I like to write at home because it’s quiet and I can wear whatever I want. I have a desk but I often end up writing in dining room, which has a long oak rectory table that allows me to spread out my notes.  I also set up a big corkboard and post ideas on it, so I can see the big picture. For example, I storyboard the scenes. But I prefer to edit lying on the couch with my cat at my feet.
 


15. WHAT IS YOUR GREATEST JOY IN WRITING?

I used to think my greatest joy in writing was typing the words, THE END. 

But now that my first mystery has been published it is thrilling to hear from my readers.  It’s so fun to learn who they suspected and why; what they like and don’t like about the book; who and what they’d like to see in future books.  I have to admit I hadn’t anticipated what it would be like to have readers, and it is very satisfying.

I hope people will review Dead on Her Feet online and write to me at http://www.lisafernow.com.


16. WHO IS YOUR FAVOURITE AUTHOR AND WHY?

That’s a hard question.  If I think about the mystery authors I continue to return to over the years, that list includes:  Ngaio Marsh, Nicholas Blake, Agatha Christie, Rex Stout, and Earl Derr Biggers.  Golden age mystery writers used different language and I love being transported back in time through the lenses of those who lived during that time.  I also enjoy a slow ramp-up to murder.  Today some people think if you don’t have a body in the first 30 pages you’ve disappointed the reader, but I think you lose the fun of wondering who is going to get killed.  There is a real seduction in these classic mysteries that I feel is largely lacking today.

Some of the modern day mystery and thriller writers I enjoy include:  Elizabeth Peters, Alan Furst, and Alan Bradley.  I just recently learned about a really fun writer, Kerry Greenwood, from Australia.  I discovered her Miss Fisher’s Mystery Mysteries television series on Netflix and sought out Greenwood’s books.  They are delightful.

### Dataset section
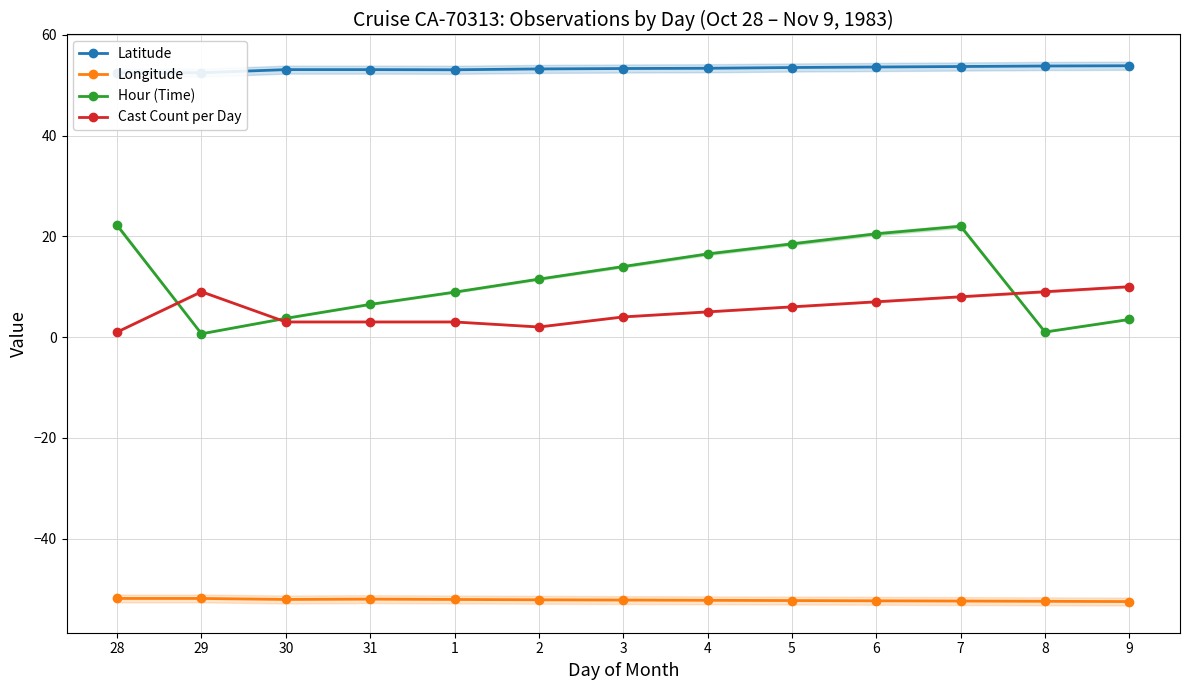

At which category does Latitude reach its first local valley?

1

### Things to do
1. Answer these questions about the interview on writing:
(a) What kind of table is in the dining room?
(b) What is the title of the first published mystery?
(c) Where was the Kerry Greenwood television series discovered?
2. Carry on the interview on writing, starting after its last sentence.
The listing has no role in this work.

### Set of answers
1.
(a) A long oak rectory table.
(b) Dead on Her Feet.
(c) On Netflix.

2.
17. WHAT’S THE GREATEST COMPLIMENT YOU EVER RECEIVED FROM A READER?

I really tried hard to do justice to the tango community – which means getting the culture right, as well as all the technical details.  One of my Argentine friends who dances tango came up to me at a milonga (a tango dance) and said that when he read Dead on Her Feet he felt I had channelled one of our favorite tango masters.  I can’t imagine a higher compliment, and can only hope other readers experience a fraction of what he felt.


18. WHAT WAS THE WORST COMMENT FROM A READER?

I got a comment on Amazon from an unhappy reader who gave the book one star and wrote, “Learning the etiquette, rules and language of the tango was the redeeming grace.  I found the book to be poorly written and juvenile.” I shared this review with members of my social network who promptly decided he must be someone who deliberately gives bad reviews to other writers to improve his own ratings.  That was nice of them to rise to my defence, but I think if you are going to believe the 5 star reviews you have to accept the 1 star reviews.

The absolute worst comment any writer can receive, in my opinion, is silence.


19. WRITERS ARE SOMETIMES INFLUENCED BY THINGS THAT HAPPEN IN THEIR OWN LIVES. ARE YOU?

Certainly I have drawn from worlds and people I know. I dance tango socially, so I tried to bring as authentic an experience as I can to my book. That said, while many of the dramas in Dead on her Feet will resonate with my fellow dancers, I've never personally seen anyone attack anyone on the dance floor.  Although the night is young …

My father was a geologist and palaeontologist, and I drew from that world to help create Professor Bobby Glass. Similarly, I fashioned Detective Sam Morrow after some of the Marines in my life. While neither character was based directly on a real person, as I wrote I did discover various character traits from people I love working their way into the book. But if I were to reveal anything more my friends would kill me.


20. OTHER THAN WRITING, WHAT ELSE DO YOU LOVE?

Aside from tango, I’m a big travel fiend and foodie.  I love witticisms, subversive thoughts, bold statements and brave proclamations.


21. DID YOU HAVE YOUR BOOK / BOOKS PROFESSIONALLY EDITED BEFORE PUBLICATION?

Absolutely!  It’s impossible for me to be objective about my own work. You can’t tickle yourself.  I had a great editor in Cynthia White, and I got a lot of excellent feedback from my publisher, Katherine Sears, as well.  And, I, can’t, say, enough, about, my, copyeditor, Cathy Shaw, who, among other things, removed, many, unnecessary, commas.



22. DESCRIBE YOUR PERFECT DAY.

It probably involves travel to some exotic location with my dearest friends, where we share great food, wine and conversation under a balmy night sky and nobody has to drive home or clean up.  And nothing we eat has any calories.


23. IF YOU WERE STUCK ON A DESERT ISLAND WITH ONE PERSON, WHO WOULD IT BE? WHY?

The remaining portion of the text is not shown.